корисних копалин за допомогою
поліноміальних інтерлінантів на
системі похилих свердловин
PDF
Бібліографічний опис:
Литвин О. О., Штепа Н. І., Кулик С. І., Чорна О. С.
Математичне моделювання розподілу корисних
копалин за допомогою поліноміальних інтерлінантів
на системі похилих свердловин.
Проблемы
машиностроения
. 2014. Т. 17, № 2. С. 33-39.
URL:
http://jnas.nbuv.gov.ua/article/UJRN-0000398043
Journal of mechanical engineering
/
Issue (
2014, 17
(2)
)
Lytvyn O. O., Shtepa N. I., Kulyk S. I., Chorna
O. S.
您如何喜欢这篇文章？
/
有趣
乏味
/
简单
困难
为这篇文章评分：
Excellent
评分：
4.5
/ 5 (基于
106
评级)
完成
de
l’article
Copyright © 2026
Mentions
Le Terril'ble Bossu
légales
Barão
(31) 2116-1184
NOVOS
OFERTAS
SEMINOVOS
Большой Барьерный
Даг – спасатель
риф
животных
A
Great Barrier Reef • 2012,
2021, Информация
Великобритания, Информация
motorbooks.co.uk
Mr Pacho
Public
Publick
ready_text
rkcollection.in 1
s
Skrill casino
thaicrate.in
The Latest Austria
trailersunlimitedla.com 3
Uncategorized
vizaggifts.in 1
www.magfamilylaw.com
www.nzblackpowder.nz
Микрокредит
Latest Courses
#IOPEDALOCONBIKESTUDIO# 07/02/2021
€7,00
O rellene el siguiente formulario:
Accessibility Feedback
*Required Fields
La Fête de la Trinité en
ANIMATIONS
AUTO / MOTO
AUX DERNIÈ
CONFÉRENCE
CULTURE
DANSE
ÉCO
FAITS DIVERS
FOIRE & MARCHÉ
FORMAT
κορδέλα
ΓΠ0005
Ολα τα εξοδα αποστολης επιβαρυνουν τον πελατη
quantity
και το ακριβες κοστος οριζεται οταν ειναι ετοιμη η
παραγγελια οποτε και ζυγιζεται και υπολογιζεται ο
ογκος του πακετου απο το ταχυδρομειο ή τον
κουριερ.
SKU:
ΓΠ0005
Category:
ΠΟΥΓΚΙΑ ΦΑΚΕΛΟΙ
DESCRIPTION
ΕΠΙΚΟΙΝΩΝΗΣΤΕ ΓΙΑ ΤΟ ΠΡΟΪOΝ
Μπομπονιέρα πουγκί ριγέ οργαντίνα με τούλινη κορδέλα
--- --- ---
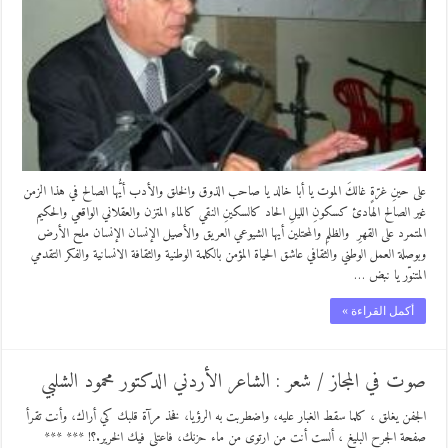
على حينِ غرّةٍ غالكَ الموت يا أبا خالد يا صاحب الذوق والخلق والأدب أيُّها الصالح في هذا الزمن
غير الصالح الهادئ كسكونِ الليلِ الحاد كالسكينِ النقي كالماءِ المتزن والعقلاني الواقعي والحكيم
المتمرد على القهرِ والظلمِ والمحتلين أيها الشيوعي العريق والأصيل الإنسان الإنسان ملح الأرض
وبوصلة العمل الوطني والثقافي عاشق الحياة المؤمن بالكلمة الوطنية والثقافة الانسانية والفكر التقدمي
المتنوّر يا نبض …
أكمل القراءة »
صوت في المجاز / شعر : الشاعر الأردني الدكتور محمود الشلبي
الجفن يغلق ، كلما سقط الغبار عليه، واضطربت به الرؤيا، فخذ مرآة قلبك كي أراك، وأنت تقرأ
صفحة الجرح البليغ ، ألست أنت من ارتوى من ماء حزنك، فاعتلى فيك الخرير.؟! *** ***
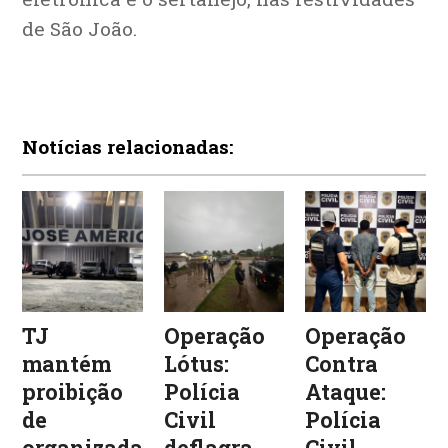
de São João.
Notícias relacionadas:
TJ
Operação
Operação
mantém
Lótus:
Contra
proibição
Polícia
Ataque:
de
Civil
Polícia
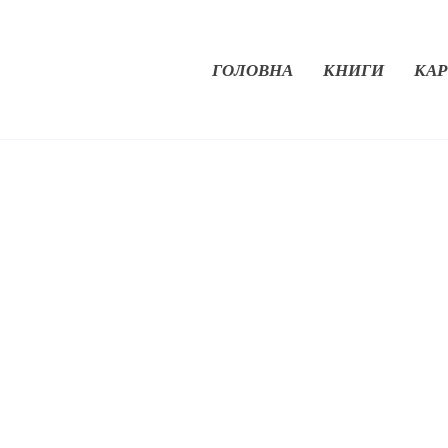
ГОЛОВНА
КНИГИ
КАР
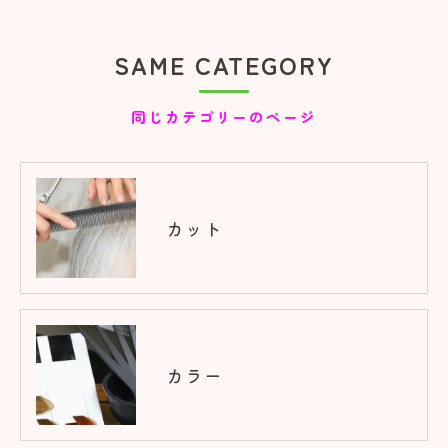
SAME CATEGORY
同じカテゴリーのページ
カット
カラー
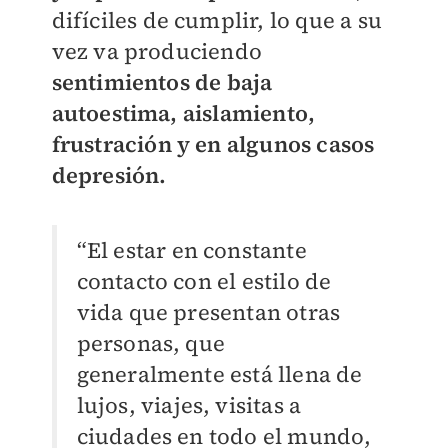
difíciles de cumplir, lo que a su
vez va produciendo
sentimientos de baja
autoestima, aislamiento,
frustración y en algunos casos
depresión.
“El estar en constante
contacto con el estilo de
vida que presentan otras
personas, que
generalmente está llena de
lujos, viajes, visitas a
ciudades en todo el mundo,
--- --- ---
DIRECTIVE:
With the first line being the one containing "2. С. 33-39." and the last line the one containing "Μπομπονιέρα πουγκί ριγέ", transcribe exactly the lines above that fall in that range.

TASK ANSWER:
. 2014. Т. 17, № 2. С. 33-39.
URL:
http://jnas.nbuv.gov.ua/article/UJRN-0000398043
Journal of mechanical engineering
/
Issue (
2014, 17
(2)
)
Lytvyn O. O., Shtepa N. I., Kulyk S. I., Chorna
O. S.
您如何喜欢这篇文章？
/
有趣
乏味
/
简单
困难
为这篇文章评分：
Excellent
评分：
4.5
/ 5 (基于
106
评级)
完成
de
l’article
Copyright © 2026
Mentions
Le Terril'ble Bossu
légales
Barão
(31) 2116-1184
NOVOS
OFERTAS
SEMINOVOS
Большой Барьерный
Даг – спасатель
риф
животных
A
Great Barrier Reef • 2012,
2021, Информация
Великобритания, Информация
motorbooks.co.uk
Mr Pacho
Public
Publick
ready_text
rkcollection.in 1
s
Skrill casino
thaicrate.in
The Latest Austria
trailersunlimitedla.com 3
Uncategorized
vizaggifts.in 1
www.magfamilylaw.com
www.nzblackpowder.nz
Микрокредит
Latest Courses
#IOPEDALOCONBIKESTUDIO# 07/02/2021
€7,00
O rellene el siguiente formulario:
Accessibility Feedback
*Required Fields
La Fête de la Trinité en
ANIMATIONS
AUTO / MOTO
AUX DERNIÈ
CONFÉRENCE
CULTURE
DANSE
ÉCO
FAITS DIVERS
FOIRE & MARCHÉ
FORMAT
κορδέλα
ΓΠ0005
Ολα τα εξοδα αποστολης επιβαρυνουν τον πελατη
quantity
και το ακριβες κοστος οριζεται οταν ειναι ετοιμη η
παραγγελια οποτε και ζυγιζεται και υπολογιζεται ο
ογκος του πακετου απο το ταχυδρομειο ή τον
κουριερ.
SKU:
ΓΠ0005
Category:
ΠΟΥΓΚΙΑ ΦΑΚΕΛΟΙ
DESCRIPTION
ΕΠΙΚΟΙΝΩΝΗΣΤΕ ΓΙΑ ΤΟ ΠΡΟΪOΝ
Μπομπονιέρα πουγκί ριγέ οργαντίνα με τούλινη κορδέλα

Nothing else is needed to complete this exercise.